Viktor Orbán: Vom jungen Dissidenten zum Europas polarisierendstem Regierungschef
Vom liberalen Studentenaktivisten formte Orbán in fast zwei Jahrzehnten ein neues Regierungsmodell und wurde zur prägnantesten Figur nationalistischer Konservatismusstränge in Europa.
Nach Angaben hat Viktor Orbán in den vergangenen gut 15 Jahren Ungarn tiefgreifend geprägt und sich zugleich zum prägendsten Vertreter nationalistischer konservativer Strömungen in Europa entwickelt. Seine politische Biografie beginnt als junger Liberaler, der 1989 bei der staatlichen Wiederbeisetzung von Imre Nagy erstmals national Aufmerksamkeit erregte, und führt zu seiner Rolle als Chef einer seit 2010 dominierenden Partei, die weitreichende Verfassungs- und Institutionenreformen durchsetzte.
Im Mittelpunkt seines Wandels steht die Umorientierung von Fidesz: Die Bewegung, ursprünglich als liberale Jugendorganisation gegründet, wandelte sich unter Orbáns Führung zu einer Mitte-rechts-nationale Kraft. Seine erste Amtszeit als Ministerpräsident ab 1998 trug zur Westintegration Ungarns bei, etwa durch den NATO-Beitritt 1999 und die Fortsetzung der EU-Annäherung, doch spätere Jahre in der Opposition schärften seine Rhetorik hin zur Betonung nationaler Souveränität.
Zugleich nutzte Orbán nach dem Wahlsieg 2010 die ihm zustehende parlamentarische Zweidrittelmehrheit, um eine neue Grundordnung einzuführen und umfassende Reformen des Wahlrechts sowie der Justiz voranzutreiben. Befürworter sehen in diesen Maßnahmen eine Stärkung von Stabilität und Souveränität, Kritiker hingegen eine Konzentration exekutiver Macht und Einschränkungen richterlicher sowie medialer Unabhängigkeit. Seitdem hat Fidesz bei nachfolgenden Parlamentswahlen weiterhin Mehrheiten erzielt.

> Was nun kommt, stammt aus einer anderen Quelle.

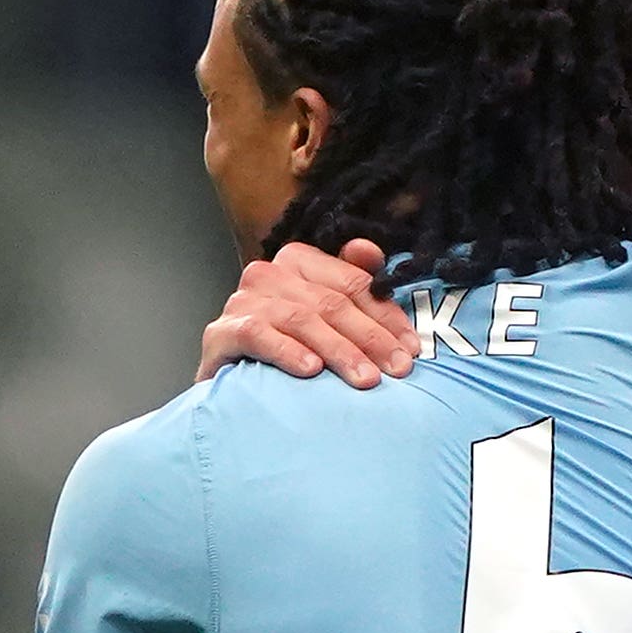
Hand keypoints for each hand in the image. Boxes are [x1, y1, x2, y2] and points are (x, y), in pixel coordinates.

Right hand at [200, 239, 411, 385]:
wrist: (235, 382)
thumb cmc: (288, 347)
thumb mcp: (325, 313)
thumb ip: (352, 281)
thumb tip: (369, 250)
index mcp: (298, 261)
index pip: (353, 283)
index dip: (386, 315)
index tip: (411, 347)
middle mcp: (268, 274)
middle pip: (331, 303)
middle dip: (370, 338)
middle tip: (397, 369)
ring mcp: (242, 302)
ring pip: (301, 319)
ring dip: (339, 350)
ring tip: (365, 379)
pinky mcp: (220, 333)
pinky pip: (258, 335)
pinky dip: (287, 351)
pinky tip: (311, 370)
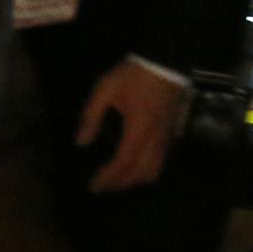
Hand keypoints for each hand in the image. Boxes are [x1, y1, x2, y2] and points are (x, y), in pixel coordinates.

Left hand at [78, 60, 188, 192]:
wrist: (166, 63)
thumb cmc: (133, 75)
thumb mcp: (104, 90)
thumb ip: (91, 116)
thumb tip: (81, 142)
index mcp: (139, 128)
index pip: (123, 161)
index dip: (109, 177)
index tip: (94, 187)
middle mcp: (156, 139)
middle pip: (141, 173)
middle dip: (120, 184)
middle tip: (101, 188)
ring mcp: (167, 138)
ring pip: (155, 171)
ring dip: (134, 181)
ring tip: (115, 182)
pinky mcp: (171, 135)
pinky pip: (161, 162)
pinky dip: (147, 173)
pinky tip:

In seinen öffentlichen Auftritten hat Orbán seit 2014 ein alternatives Regierungsmodell formuliert, das er als illiberale Demokratie bezeichnet. Die Bezeichnung stieß international auf Ablehnung, zugleich fand sie Anklang bei konservativen und rechten Bewegungen innerhalb und außerhalb Europas und machte Ungarn zu einem viel beachteten Vorbild für Gleichgesinnte. Seine jährlichen Reden ziehen regelmäßig europäische Konservative an und unterstreichen die role seines Modells im aktuellen politischen Diskurs.